Look, I'm not against AI. I'm finding it quite valuable for certain scenarios -- but in a constrained environment and with very clear guidance. Letting it loose with coding is not one of them, and the hype is dangerous by how much it's being believed.
When AI does `x`, check with people familiar with `x`.
Thats like the entire hype cycle: LLM builders see a bunch of hyper specific lanuage in fields they're not experts in and thing 'wow, AI is really smart!'
Our modern economy is nearly entirely built on useless bullshit, this is just what it looks like when the ouroboros starts devouring its own tail. It doesn't matter that the product doesn't work; the hype is the product. In our collective nihilism, we have productized faith itself.
People thinking this does not matter just because the code is awful, it used dependencies, or whatever, are missing the point.
6 months ago with previous models this was absolutely impossible. One of the biggest limitations of LLMs is their difficulty with long tasks. This has been steadily improving and this experiment was just another milestone. It will be interesting a year from now to test how much better new models fare at this task.
1% import open-source-incumbent 99% misdirection slop
I mean, maybe they should have started simple and slowly iterated.
project 1: build a text based browser using ratatui and quickjs.
project 2: base it on project 1. convert to gui, pages should render pure html.
project 3: acid1 compliance.

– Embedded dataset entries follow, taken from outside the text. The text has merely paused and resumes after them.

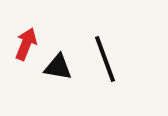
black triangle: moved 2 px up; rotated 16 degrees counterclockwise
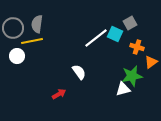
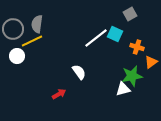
gray square: moved 9 px up
gray circle: moved 1 px down
yellow line: rotated 15 degrees counterclockwise
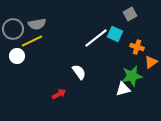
gray semicircle: rotated 108 degrees counterclockwise
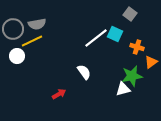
gray square: rotated 24 degrees counterclockwise
white semicircle: moved 5 px right
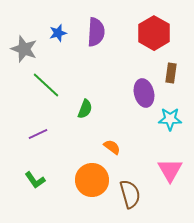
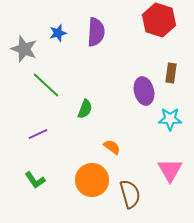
red hexagon: moved 5 px right, 13 px up; rotated 12 degrees counterclockwise
purple ellipse: moved 2 px up
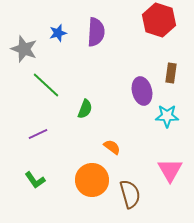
purple ellipse: moved 2 px left
cyan star: moved 3 px left, 3 px up
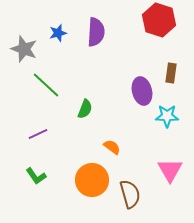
green L-shape: moved 1 px right, 4 px up
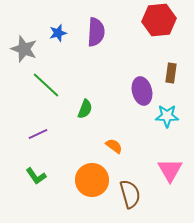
red hexagon: rotated 24 degrees counterclockwise
orange semicircle: moved 2 px right, 1 px up
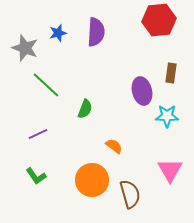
gray star: moved 1 px right, 1 px up
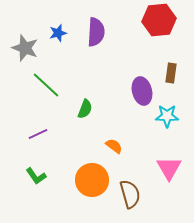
pink triangle: moved 1 px left, 2 px up
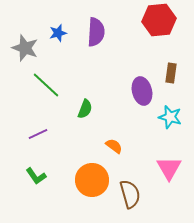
cyan star: moved 3 px right, 1 px down; rotated 15 degrees clockwise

Use constraint based programming to output final render, no animation support.
etc etc.Every single high-profile story that shows up on the feeds about how LLMs are just about there and coders are doomed, if you actually read them and are a programmer, seems like a story about how LLMs are bad and generate trash code that rarely even looks superficially good and definitely doesn't work.
There was a story going around about LLMs making minesweeper clones, and they were all terrible in extremely dumb ways. The headline wasn't obvious, so I thought the take that people were getting from it is that AI is making the same dumb mistakes that it was making a year ago. Nope. It was people ranting about how coders are going to be out of a job next week. Meanwhile, none of them can do a minesweeper clone with like 50 working examples online, maybe 8 things you have to do right to be perfect, and 9000 articles about minesweeper and even mathematical papers about minesweeper to make everything about the game and its purpose perfectly clear. And then AI generates buttons that don't do anything and timers that don't stop.
grifters gonna grift
FTA:
> tools like Cursor can be genuinely helpful as glorified autocomplete and refactoring assistants
That suggests a fairly strong anti-AI bias by the author. Anyone who thinks that this is all AI coding tools are today is not actually using them seriously.

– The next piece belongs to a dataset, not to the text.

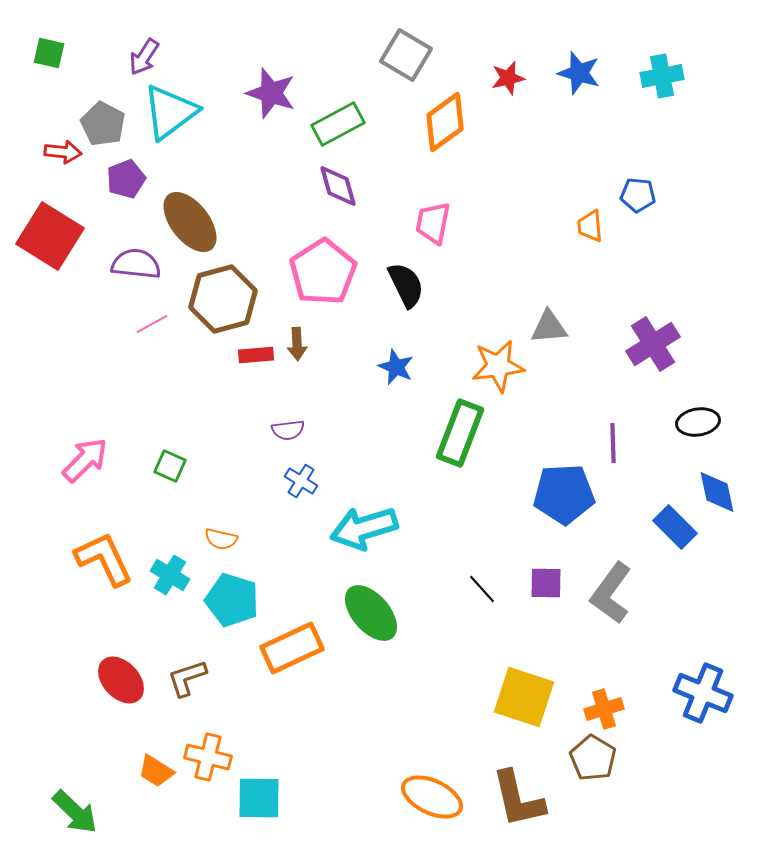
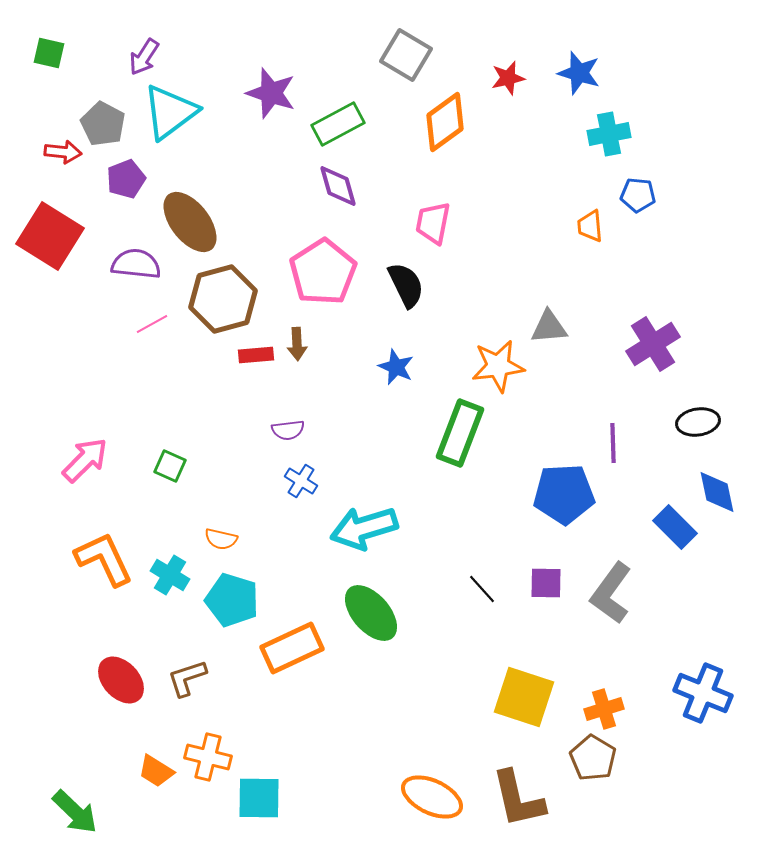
cyan cross at (662, 76): moved 53 px left, 58 px down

That's not to say that this exercise wasn't overhyped, but a more useful, less biased article that's not trying to push an agenda would look at what went right, as well as what went wrong.
AI will never be able to create a browser, just as AI was never able to defeat a chess grandmaster.
I love the quote from Gregory Terzian, one of the servo maintainers:
> "So I agree this isn't just wiring up of dependencies, and neither is it copied from existing implementations: it's a uniquely bad design that could never support anything resembling a real-world web engine."
It hurts, that it wasn't framed as an "Experiment" or "Look, we wanted to see how far AI can go - kinda failed the bar." Like it is, it pours water on the mills of all CEOs out there, that have no clue about coding, but wonder why their people are so expensive when: "AI can do it! D'oh!"